Placement of Dermal Fillers and injection technique

Placement of dermal filler to maximise the effect on lines is relatively simple – deep lines caused by volume loss are corrected best with deeper injections in the lower dermis. Fine creases are corrected best with a shallower injection in the mid dermis.

Injections in fat may not have as much impact, and injections in the papillary dermis (very superficial) will discolour the skin.

The Steps to a perfect dermal injection

  • Hold the needle correctly, wrist above, thumb on the plunger. This position enables greatest flexibility and means you don’t have to change the position while the needle is in the patient’s face.
  • Take aim by lining up the end of the needle with the point on the skin where you want the needle to terminate. Choose your position of entry so the needle tip will reach this point.
  • Use the correct angle of entry- 45 degrees for deeper lines and volume loss, 30 degrees for Superficial creases.
  • Insert the needle at the chosen angle until around 1/3 of the need has penetrated. Then STOP. Your needle tip should now be at the correct depth.
  • Slowly change the angle until your needle is parallel with the surface of the skin. Now when you Advance your depth will be maintained at the correct level.
  • Advanced the needle to the desired position, then stop.
  • Do a depth check. Once you are at the correct depth, check for a flashback by pulling back on the

Syringe. If there is any blood, do not inject and repeat the process.

  • If no flashback, proceed to inject as per area-specific guides (see later in booklet).
  • Withdraw and massage to be smooth, check capillary refill present.

How to do a depth check:

Too shallow: If the skin is blanched without lifting, DO NOT INJECT- you are too superficial, and filler will be visible.

Fine lines: If you lift the needle and can clearly see the shape of the needle as a defined line (which may blanch- but only on

Lifting) you are in the right depth for a low viscosity filler to treat a fine line.

Deep lines: If you lift and see a rough shape of the needle but it very defined you are about right for a deeper line or

Volume replacement.

Too deep: If all you see is the skin lifting generally, you are likely deep in subcutaneous fat which is not optimal.

Injection Techniques

When is it useful and Technique

1.   Serial Puncture

Fine lines or superficial creases on top of deep lines. 30 degree entry, superficial (just deeper than the bevel) 0.025 to 0.05ml dose.

2.   Retrograde Linear Threading

Can be used for medium lines and volume loss.

Deeper lines require a 45 degree angle of entry to ~1/3 of the needle, then stop and change angle to 0 degrees and advance to desired depth. Can be placed at 90 degrees or parallel and directly under the line.

3.   Anterograde

Advanced technique useful if you wish to keep needle tips away from important structures. Limited control of flow of filler. 

Insert needle at 45 degrees, when needle point is in desired location check flash back and then inject slowly, closely monitoring direction of filler flow.

4.   Fanning

Reduces pain, as only one initial hole is made in the skin. Useful for the top of the NLF and the marionette line- for volume replacement which is in a more even plane. Inject at 45 degrees, until 1/3 of the needle is in the skin, then change to being parallel (0 degrees) with the skin and advance, flashback and then retrograde linear thread in each direction you want to fill.

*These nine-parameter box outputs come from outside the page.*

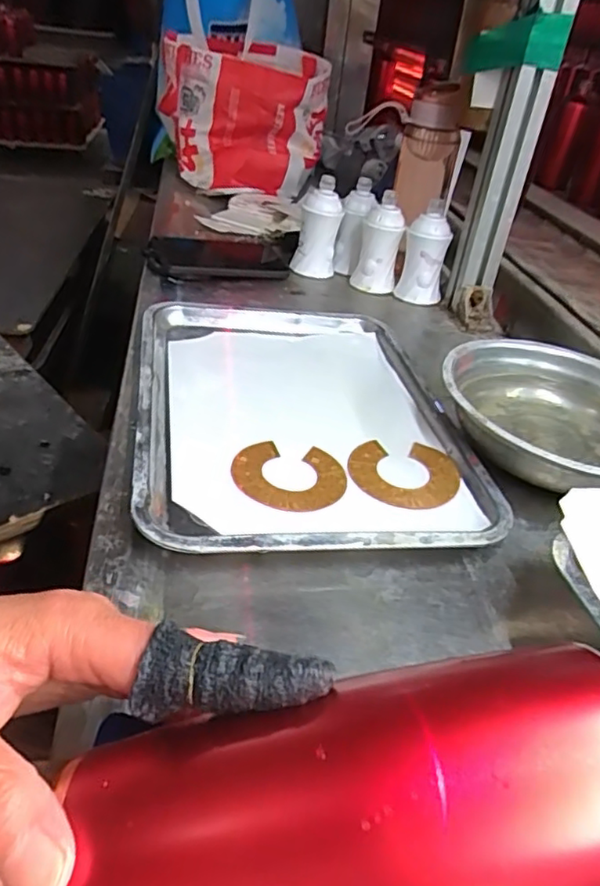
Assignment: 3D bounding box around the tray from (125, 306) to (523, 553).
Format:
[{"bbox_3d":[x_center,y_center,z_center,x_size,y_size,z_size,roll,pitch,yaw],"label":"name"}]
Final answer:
[{"bbox_3d":[-0.003,-0.030,0.514,0.254,0.037,0.339,-2,35,-10],"label":"tray"}]

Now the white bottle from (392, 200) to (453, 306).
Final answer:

5.   Cross-hatching (grid pattern)

For stubborn widely spread fine lines. For lines under continuous pressure from tissues resting from above (like deeper nasolabial folds)This technique is superficial, 30 degree angle of entry usually starting with an injection directly under the line that makes little improvement. Further injections are placed at 90 degrees to the line, in rows.     

Bruising is more likely as so many injections are required.

Before every procedure we do on every client we always complete the disclaimer information and consent forms. We also will make a plan on our facial planner which will be kept with the patient’s records. This was taught to you as a beginner starting your career and should be instilled in you now as a n aesthetic practitioner.